= Textauszug =
::::::::
Es mag daran liegen, dass die Kluft noch größer geworden ist, und zwar zwischen allen Ligen. Dass die Professionalisierung bei den größeren Klubs soweit fortgeschritten ist, dass nicht mehr von „eigenen Gesetzen“ im Pokal die Rede sein kann und Dinge wie Zufall und Überraschung immer weiter aus dem Profisport verdrängt werden. Wer kann es den Bundesligisten verübeln? Nichts ist größer als die Schmach bei einem Amateurverein aus dem Pokal zu fliegen.

Die Fans sind sauer, einkalkuliertes Geld fehlt und der „kürzeste Weg nach Europa“ wird zum Stolperstein.

Was auffällt: sobald es in die Verlängerung geht, scheint die höherklassige Mannschaft immer im Vorteil zu sein. Bessere Fitness, Kaltschnäuzigkeit und Erfahrung sind oft das Ende der Amateur-Hoffnungen. Aber belegen das auch die Zahlen? Und was wäre die Alternative? Direkt ins Elfmeterschießen? Wäre das überhaupt ein Vorteil für die unterklassigen Teams?

All das lässt sich mit Ja beantworten. Seit 2000, und wir betrachten dabei nur Spiele, in denen es zwischen den Mannschaften einen Unterschied in der Ligazugehörigkeit gab, kam es in der ersten Pokalrunde 85 mal zu einer Entscheidung in der Verlängerung und 77 mal im Elfmeterschießen. Von den 85 Spielen in der Verlängerung gewann das höherklassige Team 65, also 76,5%. Im Elfmeterschießen schlägt das Pendel zwar auch zugunsten der Favoriten aus, aber weniger deutlich. Von 77 Partien konnten die Underdogs immerhin 27 (35%) für sich entscheiden, also mehr als ein Drittel.
::::::::
= Datenzeilen =
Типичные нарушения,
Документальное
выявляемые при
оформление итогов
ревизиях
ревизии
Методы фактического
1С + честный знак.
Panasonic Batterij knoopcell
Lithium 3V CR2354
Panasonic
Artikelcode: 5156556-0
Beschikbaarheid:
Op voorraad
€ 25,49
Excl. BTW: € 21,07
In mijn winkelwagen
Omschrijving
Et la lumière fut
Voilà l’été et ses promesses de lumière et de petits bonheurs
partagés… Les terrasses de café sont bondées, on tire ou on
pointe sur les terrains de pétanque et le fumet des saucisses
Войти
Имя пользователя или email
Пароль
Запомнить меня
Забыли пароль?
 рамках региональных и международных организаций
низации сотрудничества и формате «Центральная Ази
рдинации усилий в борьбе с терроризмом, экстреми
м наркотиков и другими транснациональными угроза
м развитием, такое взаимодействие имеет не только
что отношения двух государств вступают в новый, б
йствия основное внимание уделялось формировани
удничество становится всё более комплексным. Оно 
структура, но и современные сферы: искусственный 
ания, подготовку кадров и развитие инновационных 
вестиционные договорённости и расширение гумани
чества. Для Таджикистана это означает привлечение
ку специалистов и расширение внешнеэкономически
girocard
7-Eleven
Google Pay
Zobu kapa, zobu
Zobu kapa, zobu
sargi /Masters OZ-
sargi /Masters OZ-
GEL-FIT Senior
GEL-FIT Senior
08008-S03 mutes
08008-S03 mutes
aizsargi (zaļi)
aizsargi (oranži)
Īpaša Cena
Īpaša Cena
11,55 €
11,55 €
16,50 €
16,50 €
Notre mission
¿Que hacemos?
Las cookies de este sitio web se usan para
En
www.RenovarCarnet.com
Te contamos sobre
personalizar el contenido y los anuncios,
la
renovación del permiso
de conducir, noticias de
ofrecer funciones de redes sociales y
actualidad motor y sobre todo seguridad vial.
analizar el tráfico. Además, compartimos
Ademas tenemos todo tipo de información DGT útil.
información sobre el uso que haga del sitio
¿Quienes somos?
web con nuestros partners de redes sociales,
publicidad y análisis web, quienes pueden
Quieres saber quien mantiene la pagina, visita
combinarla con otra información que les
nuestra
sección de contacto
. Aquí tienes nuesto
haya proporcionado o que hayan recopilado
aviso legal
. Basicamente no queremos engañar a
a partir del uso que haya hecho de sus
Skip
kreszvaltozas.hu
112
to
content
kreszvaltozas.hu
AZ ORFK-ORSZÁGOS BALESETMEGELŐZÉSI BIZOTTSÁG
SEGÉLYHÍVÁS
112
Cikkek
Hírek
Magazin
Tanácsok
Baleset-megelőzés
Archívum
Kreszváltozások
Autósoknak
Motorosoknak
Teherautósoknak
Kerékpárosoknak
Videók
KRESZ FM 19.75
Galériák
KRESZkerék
::::::::
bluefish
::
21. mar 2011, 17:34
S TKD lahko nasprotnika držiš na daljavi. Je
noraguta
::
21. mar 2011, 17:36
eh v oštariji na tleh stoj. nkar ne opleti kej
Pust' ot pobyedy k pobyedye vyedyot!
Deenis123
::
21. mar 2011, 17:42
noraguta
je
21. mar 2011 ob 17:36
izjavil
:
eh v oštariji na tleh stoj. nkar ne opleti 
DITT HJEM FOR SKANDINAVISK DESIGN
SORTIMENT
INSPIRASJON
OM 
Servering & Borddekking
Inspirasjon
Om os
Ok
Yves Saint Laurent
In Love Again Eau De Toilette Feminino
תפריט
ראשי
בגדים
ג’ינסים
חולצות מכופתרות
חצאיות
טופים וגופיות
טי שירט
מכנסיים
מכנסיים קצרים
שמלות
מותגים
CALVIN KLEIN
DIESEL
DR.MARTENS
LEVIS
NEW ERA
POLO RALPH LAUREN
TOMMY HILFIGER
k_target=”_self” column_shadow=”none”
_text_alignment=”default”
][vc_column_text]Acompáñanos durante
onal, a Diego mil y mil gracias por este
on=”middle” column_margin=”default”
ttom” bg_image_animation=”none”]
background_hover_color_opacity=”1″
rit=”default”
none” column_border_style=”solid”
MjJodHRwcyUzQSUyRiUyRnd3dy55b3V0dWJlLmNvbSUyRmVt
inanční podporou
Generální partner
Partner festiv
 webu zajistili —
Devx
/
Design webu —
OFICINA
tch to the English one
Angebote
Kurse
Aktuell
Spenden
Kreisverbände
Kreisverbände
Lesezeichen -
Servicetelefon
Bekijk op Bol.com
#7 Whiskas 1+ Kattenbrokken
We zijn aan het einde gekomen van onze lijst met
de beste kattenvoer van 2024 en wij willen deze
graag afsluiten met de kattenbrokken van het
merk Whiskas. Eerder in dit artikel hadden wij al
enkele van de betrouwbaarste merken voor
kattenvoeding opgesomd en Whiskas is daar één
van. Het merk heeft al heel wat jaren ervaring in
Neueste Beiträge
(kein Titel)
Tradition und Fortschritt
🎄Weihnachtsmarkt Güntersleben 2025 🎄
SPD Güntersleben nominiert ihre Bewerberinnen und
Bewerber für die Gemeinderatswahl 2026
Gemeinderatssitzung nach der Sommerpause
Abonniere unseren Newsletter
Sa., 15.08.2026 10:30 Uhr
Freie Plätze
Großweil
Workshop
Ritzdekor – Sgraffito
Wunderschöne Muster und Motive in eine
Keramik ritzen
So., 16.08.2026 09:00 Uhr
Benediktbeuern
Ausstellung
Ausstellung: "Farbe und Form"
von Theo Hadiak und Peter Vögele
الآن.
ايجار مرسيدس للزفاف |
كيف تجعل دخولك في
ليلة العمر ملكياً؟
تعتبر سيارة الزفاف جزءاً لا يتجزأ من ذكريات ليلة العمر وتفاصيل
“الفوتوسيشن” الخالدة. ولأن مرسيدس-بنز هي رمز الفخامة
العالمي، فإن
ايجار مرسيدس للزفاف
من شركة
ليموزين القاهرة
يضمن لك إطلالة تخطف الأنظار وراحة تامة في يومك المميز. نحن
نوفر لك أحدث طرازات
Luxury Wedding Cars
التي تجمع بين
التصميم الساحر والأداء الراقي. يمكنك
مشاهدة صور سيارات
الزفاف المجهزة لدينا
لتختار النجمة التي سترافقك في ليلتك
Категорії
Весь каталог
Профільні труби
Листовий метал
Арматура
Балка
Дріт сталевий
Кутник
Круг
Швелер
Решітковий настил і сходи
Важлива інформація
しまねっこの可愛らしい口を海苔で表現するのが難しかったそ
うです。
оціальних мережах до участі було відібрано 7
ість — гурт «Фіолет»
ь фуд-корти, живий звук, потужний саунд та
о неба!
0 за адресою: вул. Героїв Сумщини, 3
::::::::
= Ihre Aufgaben =
a) Schreiben Sie bitte aus dem Textauszug den Teil wortgetreu ab, der mit den Worten „Es mag daran“ anfängt und mit „wird zum Stolperstein.“ aufhört.
b) Beantworten Sie anhand des Textauszugs diese Fragen:
(i) Welche drei Dinge bedeuten laut Text oft das Ende der Amateur-Hoffnungen?
(ii) Wie oft fiel seit 2000 in der ersten Pokalrunde eine Entscheidung in der Verlängerung?
(iii) Wie viele der 77 Partien im Elfmeterschießen entschieden die Underdogs für sich?
c) Übertragen Sie den Satz „Die Fans sind sauer, einkalkuliertes Geld fehlt und der „kürzeste Weg nach Europa“ wird zum Stolperstein.“ aus dem Textauszug ins Englische.
Die Zeilen haben mit dem Textauszug nichts zu tun.

= Lösungen =
a)
Es mag daran liegen, dass die Kluft noch größer geworden ist, und zwar zwischen allen Ligen. Dass die Professionalisierung bei den größeren Klubs soweit fortgeschritten ist, dass nicht mehr von „eigenen Gesetzen“ im Pokal die Rede sein kann und Dinge wie Zufall und Überraschung immer weiter aus dem Profisport verdrängt werden. Wer kann es den Bundesligisten verübeln? Nichts ist größer als die Schmach bei einem Amateurverein aus dem Pokal zu fliegen.

Die Fans sind sauer, einkalkuliertes Geld fehlt und der „kürzeste Weg nach Europa“ wird zum Stolperstein.

b)
(i) Bessere Fitness, Kaltschnäuzigkeit und Erfahrung
(ii) 85 mal
(iii) 27 (35 %)

c) The fans are angry, money that had been counted on is missing, and the "shortest route to Europe" becomes a stumbling block.